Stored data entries

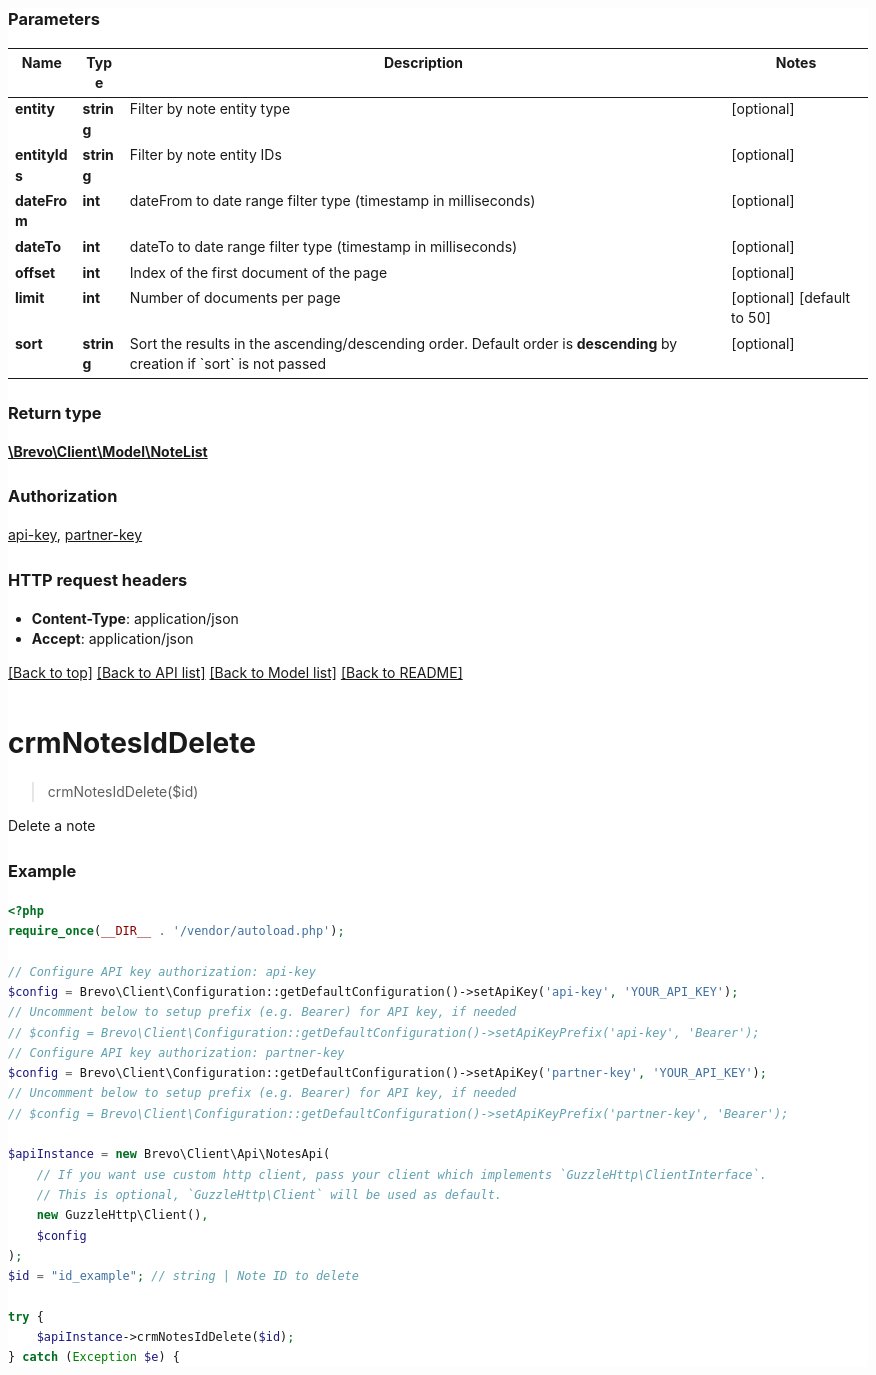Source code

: ### Parameters

Name | Type | Description  | Notes
------------- | ------------- | ------------- | -------------
 **entity** | **string**| Filter by note entity type | [optional]
 **entityIds** | **string**| Filter by note entity IDs | [optional]
 **dateFrom** | **int**| dateFrom to date range filter type (timestamp in milliseconds) | [optional]
 **dateTo** | **int**| dateTo to date range filter type (timestamp in milliseconds) | [optional]
 **offset** | **int**| Index of the first document of the page | [optional]
 **limit** | **int**| Number of documents per page | [optional] [default to 50]
 **sort** | **string**| Sort the results in the ascending/descending order. Default order is **descending** by creation if &#x60;sort&#x60; is not passed | [optional]

### Return type

[**\Brevo\Client\Model\NoteList**](../Model/NoteList.md)

### Authorization

[api-key](../../README.md#api-key), [partner-key](../../README.md#partner-key)

### HTTP request headers

 - **Content-Type**: application/json
 - **Accept**: application/json

[[Back to top]](#) [[Back to API list]](../../README.md#documentation-for-api-endpoints) [[Back to Model list]](../../README.md#documentation-for-models) [[Back to README]](../../README.md)

# **crmNotesIdDelete**
> crmNotesIdDelete($id)

Delete a note

### Example
```php
<?php
require_once(__DIR__ . '/vendor/autoload.php');

// Configure API key authorization: api-key
$config = Brevo\Client\Configuration::getDefaultConfiguration()->setApiKey('api-key', 'YOUR_API_KEY');
// Uncomment below to setup prefix (e.g. Bearer) for API key, if needed
// $config = Brevo\Client\Configuration::getDefaultConfiguration()->setApiKeyPrefix('api-key', 'Bearer');
// Configure API key authorization: partner-key
$config = Brevo\Client\Configuration::getDefaultConfiguration()->setApiKey('partner-key', 'YOUR_API_KEY');
// Uncomment below to setup prefix (e.g. Bearer) for API key, if needed
// $config = Brevo\Client\Configuration::getDefaultConfiguration()->setApiKeyPrefix('partner-key', 'Bearer');

$apiInstance = new Brevo\Client\Api\NotesApi(
    // If you want use custom http client, pass your client which implements `GuzzleHttp\ClientInterface`.
    // This is optional, `GuzzleHttp\Client` will be used as default.
    new GuzzleHttp\Client(),
    $config
);
$id = "id_example"; // string | Note ID to delete

try {
    $apiInstance->crmNotesIdDelete($id);
} catch (Exception $e) {
```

Problem description:
Word for word, restate all of the data, but do not copy the pictures.

Answer area:
Source code

: ### Parameters

Name | Type | Description  | Notes
------------- | ------------- | ------------- | -------------
 **entity** | **string**| Filter by note entity type | [optional]
 **entityIds** | **string**| Filter by note entity IDs | [optional]
 **dateFrom** | **int**| dateFrom to date range filter type (timestamp in milliseconds) | [optional]
 **dateTo** | **int**| dateTo to date range filter type (timestamp in milliseconds) | [optional]
 **offset** | **int**| Index of the first document of the page | [optional]
 **limit** | **int**| Number of documents per page | [optional] [default to 50]
 **sort** | **string**| Sort the results in the ascending/descending order. Default order is **descending** by creation if &#x60;sort&#x60; is not passed | [optional]

### Return type

[**\Brevo\Client\Model\NoteList**](../Model/NoteList.md)

### Authorization

[api-key](../../README.md#api-key), [partner-key](../../README.md#partner-key)

### HTTP request headers

 - **Content-Type**: application/json
 - **Accept**: application/json

[[Back to top]](#) [[Back to API list]](../../README.md#documentation-for-api-endpoints) [[Back to Model list]](../../README.md#documentation-for-models) [[Back to README]](../../README.md)

# **crmNotesIdDelete**
> crmNotesIdDelete($id)

Delete a note

### Example
```php
<?php
require_once(__DIR__ . '/vendor/autoload.php');

// Configure API key authorization: api-key
$config = Brevo\Client\Configuration::getDefaultConfiguration()->setApiKey('api-key', 'YOUR_API_KEY');
// Uncomment below to setup prefix (e.g. Bearer) for API key, if needed
// $config = Brevo\Client\Configuration::getDefaultConfiguration()->setApiKeyPrefix('api-key', 'Bearer');
// Configure API key authorization: partner-key
$config = Brevo\Client\Configuration::getDefaultConfiguration()->setApiKey('partner-key', 'YOUR_API_KEY');
// Uncomment below to setup prefix (e.g. Bearer) for API key, if needed
// $config = Brevo\Client\Configuration::getDefaultConfiguration()->setApiKeyPrefix('partner-key', 'Bearer');

$apiInstance = new Brevo\Client\Api\NotesApi(
    // If you want use custom http client, pass your client which implements `GuzzleHttp\ClientInterface`.
    // This is optional, `GuzzleHttp\Client` will be used as default.
    new GuzzleHttp\Client(),
    $config
);
$id = "id_example"; // string | Note ID to delete

try {
    $apiInstance->crmNotesIdDelete($id);
} catch (Exception $e) {
```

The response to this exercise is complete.